» **WHAT IS EXPECTED**
In your copy of the data, omit the pictures and keep all else exactly as given.

Segment Start: PROVIDED INFORMATION

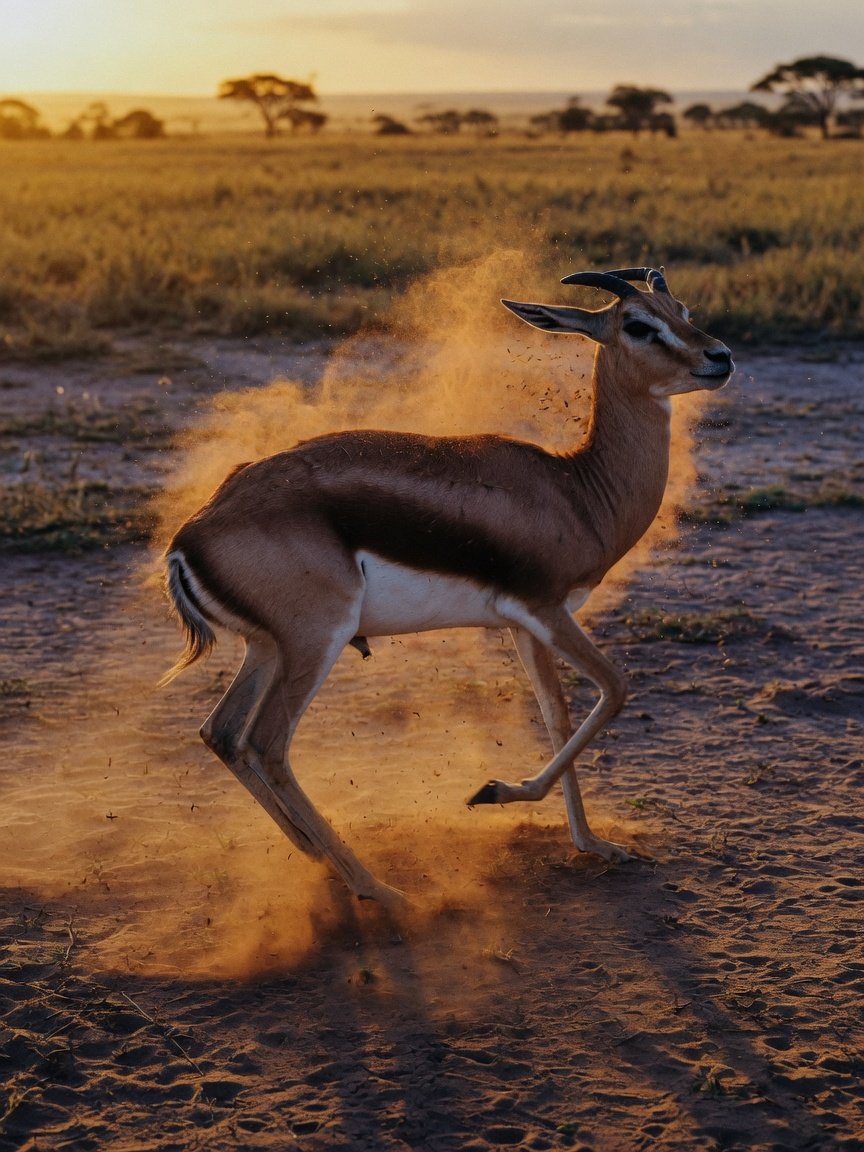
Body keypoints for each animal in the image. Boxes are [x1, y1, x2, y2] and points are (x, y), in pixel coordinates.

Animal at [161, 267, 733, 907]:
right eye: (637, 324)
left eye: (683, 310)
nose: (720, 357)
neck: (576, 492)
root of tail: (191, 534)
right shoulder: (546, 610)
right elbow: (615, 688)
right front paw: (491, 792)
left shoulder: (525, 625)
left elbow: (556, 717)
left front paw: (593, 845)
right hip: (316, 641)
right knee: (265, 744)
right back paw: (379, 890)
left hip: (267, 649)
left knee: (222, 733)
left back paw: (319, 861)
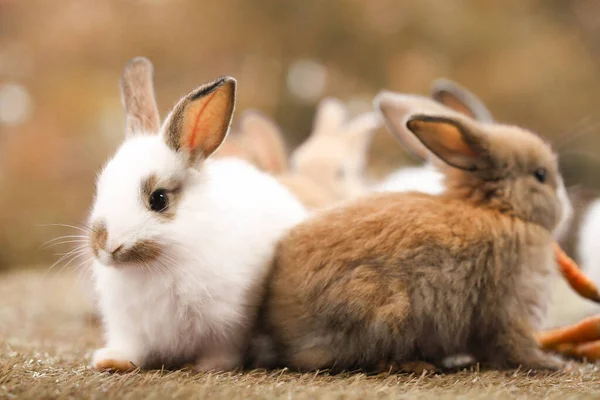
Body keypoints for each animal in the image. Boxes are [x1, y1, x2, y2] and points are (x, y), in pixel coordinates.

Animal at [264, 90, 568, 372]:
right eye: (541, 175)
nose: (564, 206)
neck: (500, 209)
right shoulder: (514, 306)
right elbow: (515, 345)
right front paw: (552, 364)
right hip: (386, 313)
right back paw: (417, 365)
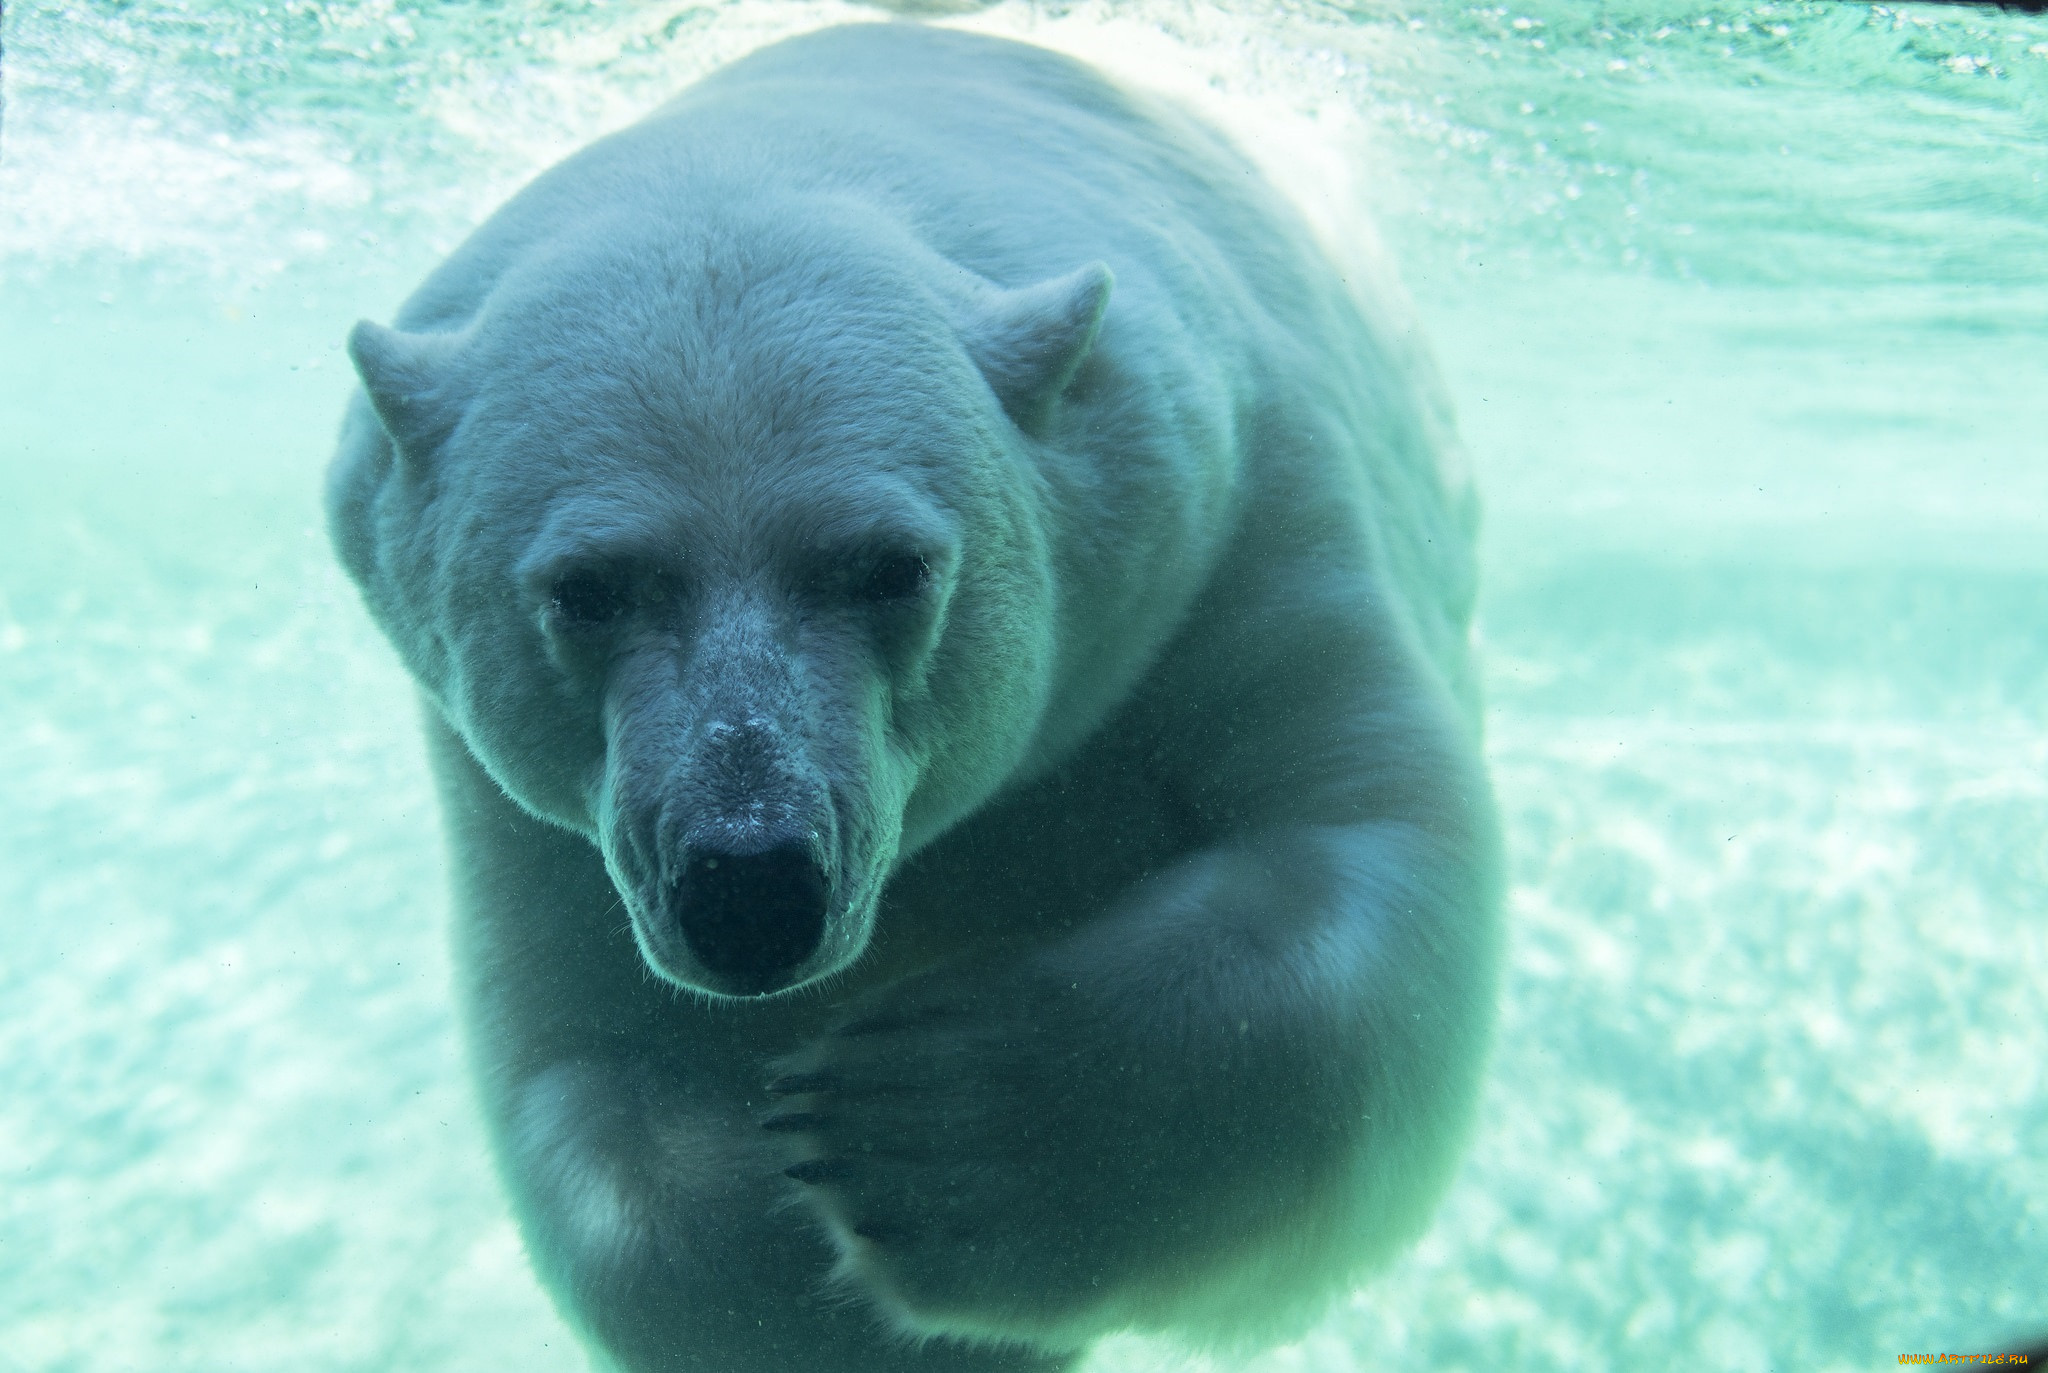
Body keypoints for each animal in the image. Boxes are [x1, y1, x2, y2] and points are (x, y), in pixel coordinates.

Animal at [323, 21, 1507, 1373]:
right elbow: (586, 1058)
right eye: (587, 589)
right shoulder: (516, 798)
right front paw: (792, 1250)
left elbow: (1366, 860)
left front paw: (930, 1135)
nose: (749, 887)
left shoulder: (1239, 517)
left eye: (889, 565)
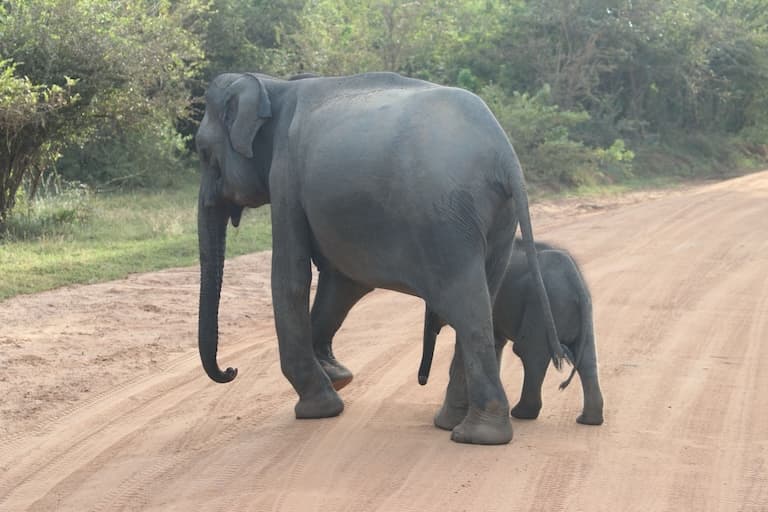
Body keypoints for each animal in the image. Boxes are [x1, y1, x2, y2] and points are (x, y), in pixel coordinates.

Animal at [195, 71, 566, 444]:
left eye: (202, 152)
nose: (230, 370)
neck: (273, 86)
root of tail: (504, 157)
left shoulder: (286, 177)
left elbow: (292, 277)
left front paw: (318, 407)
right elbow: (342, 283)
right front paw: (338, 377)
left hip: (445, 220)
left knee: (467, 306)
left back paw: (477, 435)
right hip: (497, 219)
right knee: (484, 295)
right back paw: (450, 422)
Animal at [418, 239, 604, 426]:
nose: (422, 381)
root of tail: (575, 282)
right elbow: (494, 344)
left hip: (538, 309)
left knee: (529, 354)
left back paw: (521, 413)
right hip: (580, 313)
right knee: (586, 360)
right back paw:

Segment End: PROVIDED INFORMATION

» **SOLUTION TO THIS TASK**
Body keypoints for each animal in the image. Boxes are [x1, y1, x2, y2] and points are (x, y), in pixel coordinates.

Animal at [161, 267, 733, 907]:
right eye: (637, 324)
left eye: (683, 310)
nose: (720, 357)
neck: (576, 492)
root of tail: (191, 534)
right shoulder: (546, 610)
right elbow: (615, 688)
right front paw: (491, 792)
left shoulder: (525, 625)
left elbow: (556, 717)
left front paw: (593, 845)
right hip: (316, 641)
right knee: (265, 744)
right back paw: (379, 890)
left hip: (267, 649)
left knee: (222, 733)
left back paw: (319, 861)
Body keypoints for each animal in the image. Boxes are [x1, y1, x2, y2] and points are (x, y), in pixel coordinates.

Animal at [264, 90, 568, 372]:
right eye: (541, 175)
nose: (564, 206)
neck: (500, 209)
right shoulder: (514, 306)
right elbow: (515, 345)
right front paw: (552, 364)
right hip: (386, 313)
right back paw: (417, 365)
Body keypoints for each animal in the image. Boxes are [x1, y1, x2, y2] and points are (x, y), in pixel coordinates.

Animal at [323, 21, 1507, 1373]:
right elbow: (586, 1058)
right eye: (587, 589)
right shoulder: (516, 798)
right front paw: (792, 1250)
left elbow: (1366, 860)
left front paw: (930, 1135)
nose: (749, 887)
left shoulder: (1239, 517)
left eye: (889, 565)
Body keypoints for each animal in the image. Boxes are [x1, y1, x2, y2] and points are (x, y), in pixel coordinates.

Animal at [195, 71, 566, 444]:
left eye: (202, 152)
nose: (230, 370)
neck: (273, 86)
root of tail: (504, 157)
left shoulder: (286, 177)
left elbow: (292, 277)
left front paw: (318, 407)
right elbow: (342, 283)
right front paw: (338, 377)
left hip: (445, 220)
left knee: (467, 306)
left back paw: (477, 435)
right hip: (497, 219)
right knee: (484, 295)
right back paw: (450, 422)
Animal at [418, 239, 604, 426]:
nose: (422, 381)
root of tail: (575, 282)
right elbow: (494, 344)
left hip: (538, 309)
left knee: (529, 354)
left back paw: (521, 413)
right hip: (580, 313)
right knee: (586, 360)
right back paw:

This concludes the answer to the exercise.